Studio album by B'z
- Released: 29 November 2017
- Genre: Hard rock; pop rock;
- Length: 54:17
- Label: Vermillion Records
- Producer: Tak Matsumoto

B'z chronology
| Epic Day (2015) | Dinosaur (2017) | New Love (2019) |

Singles from Dinosaur
- "Seimei/Still Alive" Released: June 14, 2017;

= Dinosaur (B'z album) =

Dinosaur is the twentieth studio album by the Japanese rock duo B'z. It was released on 29 November 2017. It came after a hiatus in which the members released solo projects, including vocalist/lyricist Koshi Inaba's collaborative album with Stevie Salas, Chubby Groove, and guitarist/composer Tak Matsumoto's solo effort enigma and collaborative studio album with Daniel Ho Electric Island, Acoustic Sea.

It debuted at No. 1 at the Oricon weekly albums chart, the Billboard Japan album chart and the Billboard Japan Download Albums chart. By the end of the year, it appeared at No. 18 at the Oricon 2017 year-end chart.

The title track was featured at the Japanese dub of 2017 natural disaster film Geostorm. "King of the Street" was featured in Koei video game, Dynasty Warriors 9s soundtrack.

▶ Provided material

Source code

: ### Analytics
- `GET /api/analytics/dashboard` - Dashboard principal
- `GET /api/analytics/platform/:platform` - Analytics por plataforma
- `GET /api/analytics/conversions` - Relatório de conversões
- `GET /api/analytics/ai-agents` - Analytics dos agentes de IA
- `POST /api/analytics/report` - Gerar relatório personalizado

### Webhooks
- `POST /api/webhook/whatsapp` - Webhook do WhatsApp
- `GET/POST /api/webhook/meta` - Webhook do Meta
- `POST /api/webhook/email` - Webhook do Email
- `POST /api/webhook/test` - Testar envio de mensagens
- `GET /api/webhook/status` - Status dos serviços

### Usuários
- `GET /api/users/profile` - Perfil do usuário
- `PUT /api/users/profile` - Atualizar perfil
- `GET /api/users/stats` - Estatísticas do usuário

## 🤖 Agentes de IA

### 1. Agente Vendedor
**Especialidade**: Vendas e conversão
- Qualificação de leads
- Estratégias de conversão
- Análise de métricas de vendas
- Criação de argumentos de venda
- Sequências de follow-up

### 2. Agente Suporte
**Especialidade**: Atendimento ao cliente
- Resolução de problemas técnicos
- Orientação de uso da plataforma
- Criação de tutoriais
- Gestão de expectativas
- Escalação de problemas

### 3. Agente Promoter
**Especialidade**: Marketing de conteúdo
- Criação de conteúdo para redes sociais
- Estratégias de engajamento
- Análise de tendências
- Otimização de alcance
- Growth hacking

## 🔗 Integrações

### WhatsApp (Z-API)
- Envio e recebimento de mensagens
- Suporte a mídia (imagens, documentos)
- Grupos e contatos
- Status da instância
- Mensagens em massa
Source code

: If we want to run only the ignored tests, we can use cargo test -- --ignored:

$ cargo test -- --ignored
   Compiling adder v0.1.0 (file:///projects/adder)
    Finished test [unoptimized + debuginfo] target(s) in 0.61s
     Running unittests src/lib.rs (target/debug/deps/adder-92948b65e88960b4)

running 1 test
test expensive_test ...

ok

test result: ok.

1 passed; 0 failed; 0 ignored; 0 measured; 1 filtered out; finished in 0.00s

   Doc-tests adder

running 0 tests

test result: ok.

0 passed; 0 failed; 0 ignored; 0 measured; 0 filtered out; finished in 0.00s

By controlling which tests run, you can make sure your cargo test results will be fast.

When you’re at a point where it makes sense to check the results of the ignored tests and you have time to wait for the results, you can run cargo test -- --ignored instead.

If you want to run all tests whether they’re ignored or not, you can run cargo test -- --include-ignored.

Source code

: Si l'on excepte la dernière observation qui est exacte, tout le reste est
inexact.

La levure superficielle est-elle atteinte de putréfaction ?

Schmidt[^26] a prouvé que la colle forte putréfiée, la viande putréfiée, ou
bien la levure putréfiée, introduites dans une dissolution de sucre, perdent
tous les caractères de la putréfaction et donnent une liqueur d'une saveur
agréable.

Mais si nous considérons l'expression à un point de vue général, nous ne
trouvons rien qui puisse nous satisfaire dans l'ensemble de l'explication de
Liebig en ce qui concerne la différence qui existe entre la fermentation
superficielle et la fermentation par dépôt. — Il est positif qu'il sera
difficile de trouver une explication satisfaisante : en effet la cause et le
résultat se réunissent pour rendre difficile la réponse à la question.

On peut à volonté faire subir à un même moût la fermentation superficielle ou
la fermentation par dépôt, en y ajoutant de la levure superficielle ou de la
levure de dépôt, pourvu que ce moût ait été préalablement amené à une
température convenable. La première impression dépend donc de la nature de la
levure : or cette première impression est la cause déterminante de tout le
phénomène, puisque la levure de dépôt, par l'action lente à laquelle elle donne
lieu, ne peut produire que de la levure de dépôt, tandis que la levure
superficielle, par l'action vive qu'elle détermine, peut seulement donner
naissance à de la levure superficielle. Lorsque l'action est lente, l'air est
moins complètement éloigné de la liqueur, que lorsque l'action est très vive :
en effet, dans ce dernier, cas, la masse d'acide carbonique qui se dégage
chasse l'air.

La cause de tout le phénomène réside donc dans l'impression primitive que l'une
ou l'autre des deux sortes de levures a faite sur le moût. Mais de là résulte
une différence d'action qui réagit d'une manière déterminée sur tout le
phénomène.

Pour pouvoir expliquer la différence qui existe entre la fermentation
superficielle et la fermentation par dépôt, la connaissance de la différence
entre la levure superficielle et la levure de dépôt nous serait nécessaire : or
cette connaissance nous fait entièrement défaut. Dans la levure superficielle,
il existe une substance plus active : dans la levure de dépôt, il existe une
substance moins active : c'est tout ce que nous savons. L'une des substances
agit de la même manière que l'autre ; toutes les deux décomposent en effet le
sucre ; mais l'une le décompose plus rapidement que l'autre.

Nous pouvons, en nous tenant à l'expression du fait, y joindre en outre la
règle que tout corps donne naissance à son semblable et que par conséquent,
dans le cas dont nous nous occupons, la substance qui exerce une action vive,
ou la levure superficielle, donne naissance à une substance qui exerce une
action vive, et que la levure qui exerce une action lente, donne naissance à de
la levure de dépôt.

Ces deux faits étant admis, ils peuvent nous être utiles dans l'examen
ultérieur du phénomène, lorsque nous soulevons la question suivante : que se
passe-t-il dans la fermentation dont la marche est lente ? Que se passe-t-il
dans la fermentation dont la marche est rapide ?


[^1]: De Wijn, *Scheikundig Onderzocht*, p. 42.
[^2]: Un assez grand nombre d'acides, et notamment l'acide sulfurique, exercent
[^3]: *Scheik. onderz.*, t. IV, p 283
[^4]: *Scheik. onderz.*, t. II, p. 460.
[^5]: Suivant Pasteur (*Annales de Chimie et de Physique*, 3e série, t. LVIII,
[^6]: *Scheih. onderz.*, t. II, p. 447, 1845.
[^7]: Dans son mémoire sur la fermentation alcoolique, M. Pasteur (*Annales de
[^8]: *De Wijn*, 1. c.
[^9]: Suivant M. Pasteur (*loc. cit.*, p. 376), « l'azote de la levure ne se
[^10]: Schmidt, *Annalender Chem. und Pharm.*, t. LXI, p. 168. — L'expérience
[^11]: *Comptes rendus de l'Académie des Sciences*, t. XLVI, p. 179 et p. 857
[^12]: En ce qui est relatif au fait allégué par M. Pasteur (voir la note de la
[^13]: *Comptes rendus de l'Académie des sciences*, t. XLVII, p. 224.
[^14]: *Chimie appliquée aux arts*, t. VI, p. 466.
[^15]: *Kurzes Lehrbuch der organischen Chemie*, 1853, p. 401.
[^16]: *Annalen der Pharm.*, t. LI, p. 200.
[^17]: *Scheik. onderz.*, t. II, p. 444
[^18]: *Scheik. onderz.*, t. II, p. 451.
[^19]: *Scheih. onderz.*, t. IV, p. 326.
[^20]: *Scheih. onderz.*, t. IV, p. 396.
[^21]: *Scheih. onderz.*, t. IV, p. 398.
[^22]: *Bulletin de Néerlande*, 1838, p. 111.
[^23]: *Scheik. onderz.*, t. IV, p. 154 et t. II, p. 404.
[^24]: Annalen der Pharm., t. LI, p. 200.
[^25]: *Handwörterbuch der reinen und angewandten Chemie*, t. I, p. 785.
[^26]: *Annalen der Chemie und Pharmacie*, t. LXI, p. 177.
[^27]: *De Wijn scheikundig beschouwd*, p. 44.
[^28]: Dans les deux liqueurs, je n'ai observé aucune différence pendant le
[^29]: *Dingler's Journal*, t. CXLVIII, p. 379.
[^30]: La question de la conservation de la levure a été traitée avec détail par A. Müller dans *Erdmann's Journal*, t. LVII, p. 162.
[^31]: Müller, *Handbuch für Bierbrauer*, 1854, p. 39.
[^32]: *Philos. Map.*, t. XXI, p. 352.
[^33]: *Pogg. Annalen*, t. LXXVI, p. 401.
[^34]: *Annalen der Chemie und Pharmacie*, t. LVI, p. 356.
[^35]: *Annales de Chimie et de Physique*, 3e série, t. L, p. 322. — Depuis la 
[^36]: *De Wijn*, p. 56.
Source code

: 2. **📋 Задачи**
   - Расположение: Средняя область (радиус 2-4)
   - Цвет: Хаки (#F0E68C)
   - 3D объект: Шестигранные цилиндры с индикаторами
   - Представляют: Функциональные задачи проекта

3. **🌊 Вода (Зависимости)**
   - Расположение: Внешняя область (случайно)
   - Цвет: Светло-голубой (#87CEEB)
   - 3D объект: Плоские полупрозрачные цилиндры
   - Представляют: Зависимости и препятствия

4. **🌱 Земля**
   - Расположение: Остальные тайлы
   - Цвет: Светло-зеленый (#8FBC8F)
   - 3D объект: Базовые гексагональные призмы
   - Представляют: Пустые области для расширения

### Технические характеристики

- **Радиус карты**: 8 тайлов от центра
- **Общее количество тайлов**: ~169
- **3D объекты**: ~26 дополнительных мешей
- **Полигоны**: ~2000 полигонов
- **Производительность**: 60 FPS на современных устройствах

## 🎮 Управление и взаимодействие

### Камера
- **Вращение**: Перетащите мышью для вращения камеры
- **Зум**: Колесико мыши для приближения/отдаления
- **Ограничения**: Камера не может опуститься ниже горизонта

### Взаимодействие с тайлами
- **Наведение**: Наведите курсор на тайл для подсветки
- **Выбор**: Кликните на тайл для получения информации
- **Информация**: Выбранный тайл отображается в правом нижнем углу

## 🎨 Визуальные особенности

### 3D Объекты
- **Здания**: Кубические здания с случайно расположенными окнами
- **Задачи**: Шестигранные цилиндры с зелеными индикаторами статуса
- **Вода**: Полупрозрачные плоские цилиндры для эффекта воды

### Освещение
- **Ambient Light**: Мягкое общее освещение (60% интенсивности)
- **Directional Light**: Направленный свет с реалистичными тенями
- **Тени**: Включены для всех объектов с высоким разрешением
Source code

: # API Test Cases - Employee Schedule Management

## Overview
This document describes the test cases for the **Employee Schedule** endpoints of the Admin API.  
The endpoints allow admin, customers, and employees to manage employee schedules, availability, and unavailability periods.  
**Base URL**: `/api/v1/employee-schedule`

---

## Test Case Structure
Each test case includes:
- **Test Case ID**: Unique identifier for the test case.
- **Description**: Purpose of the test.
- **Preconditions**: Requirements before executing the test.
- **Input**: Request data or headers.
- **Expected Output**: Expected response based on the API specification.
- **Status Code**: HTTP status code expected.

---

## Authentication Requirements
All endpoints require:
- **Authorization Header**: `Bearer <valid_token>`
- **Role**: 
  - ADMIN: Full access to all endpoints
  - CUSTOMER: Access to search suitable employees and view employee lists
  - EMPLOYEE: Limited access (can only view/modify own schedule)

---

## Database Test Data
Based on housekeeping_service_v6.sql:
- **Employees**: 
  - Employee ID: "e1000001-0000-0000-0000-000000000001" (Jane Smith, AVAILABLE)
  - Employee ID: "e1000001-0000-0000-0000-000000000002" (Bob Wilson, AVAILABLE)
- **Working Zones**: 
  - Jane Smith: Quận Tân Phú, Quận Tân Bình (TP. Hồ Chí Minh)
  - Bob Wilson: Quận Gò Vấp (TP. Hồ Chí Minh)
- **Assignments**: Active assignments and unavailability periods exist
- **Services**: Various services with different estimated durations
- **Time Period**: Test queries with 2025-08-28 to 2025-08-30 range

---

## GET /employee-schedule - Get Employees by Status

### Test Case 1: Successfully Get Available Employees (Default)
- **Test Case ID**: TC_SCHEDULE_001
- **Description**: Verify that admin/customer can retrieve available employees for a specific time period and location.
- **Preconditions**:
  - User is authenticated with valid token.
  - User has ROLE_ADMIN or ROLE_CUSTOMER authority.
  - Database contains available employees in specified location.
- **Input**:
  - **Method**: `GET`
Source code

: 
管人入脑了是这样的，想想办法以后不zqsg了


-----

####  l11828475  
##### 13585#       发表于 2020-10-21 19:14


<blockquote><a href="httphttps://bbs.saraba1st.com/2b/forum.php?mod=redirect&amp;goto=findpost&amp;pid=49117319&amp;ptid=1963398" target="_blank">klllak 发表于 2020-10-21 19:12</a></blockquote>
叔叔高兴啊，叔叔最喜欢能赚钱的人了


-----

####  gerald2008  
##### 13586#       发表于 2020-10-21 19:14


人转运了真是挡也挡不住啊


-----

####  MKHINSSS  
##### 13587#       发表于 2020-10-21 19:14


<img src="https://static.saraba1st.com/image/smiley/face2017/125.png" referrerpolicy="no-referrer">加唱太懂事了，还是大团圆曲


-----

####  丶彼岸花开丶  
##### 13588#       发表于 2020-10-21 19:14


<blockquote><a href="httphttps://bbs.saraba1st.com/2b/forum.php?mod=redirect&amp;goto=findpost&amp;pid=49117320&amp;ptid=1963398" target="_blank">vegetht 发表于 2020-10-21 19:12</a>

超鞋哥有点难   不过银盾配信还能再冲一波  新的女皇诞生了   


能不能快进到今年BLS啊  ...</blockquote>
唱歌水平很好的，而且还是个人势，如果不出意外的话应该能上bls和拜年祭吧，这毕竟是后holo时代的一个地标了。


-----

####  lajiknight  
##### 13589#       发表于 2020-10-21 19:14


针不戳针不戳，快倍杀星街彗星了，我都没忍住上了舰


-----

▶ What you will do
1. According to the Dinosaur album article, which film's Japanese dub featured the title track?
2. From the Dinosaur album article, quote everything from "B'z chronology" down to "2017 year-end chart.".
You won't need the records for this.

▶ Numbered responses
1. The 2017 natural disaster film Geostorm.

2.
B'z chronology
| Epic Day (2015) | Dinosaur (2017) | New Love (2019) |

Singles from Dinosaur
- "Seimei/Still Alive" Released: June 14, 2017;

= Dinosaur (B'z album) =

Dinosaur is the twentieth studio album by the Japanese rock duo B'z. It was released on 29 November 2017. It came after a hiatus in which the members released solo projects, including vocalist/lyricist Koshi Inaba's collaborative album with Stevie Salas, Chubby Groove, and guitarist/composer Tak Matsumoto's solo effort enigma and collaborative studio album with Daniel Ho Electric Island, Acoustic Sea.

It debuted at No. 1 at the Oricon weekly albums chart, the Billboard Japan album chart and the Billboard Japan Download Albums chart. By the end of the year, it appeared at No. 18 at the Oricon 2017 year-end chart.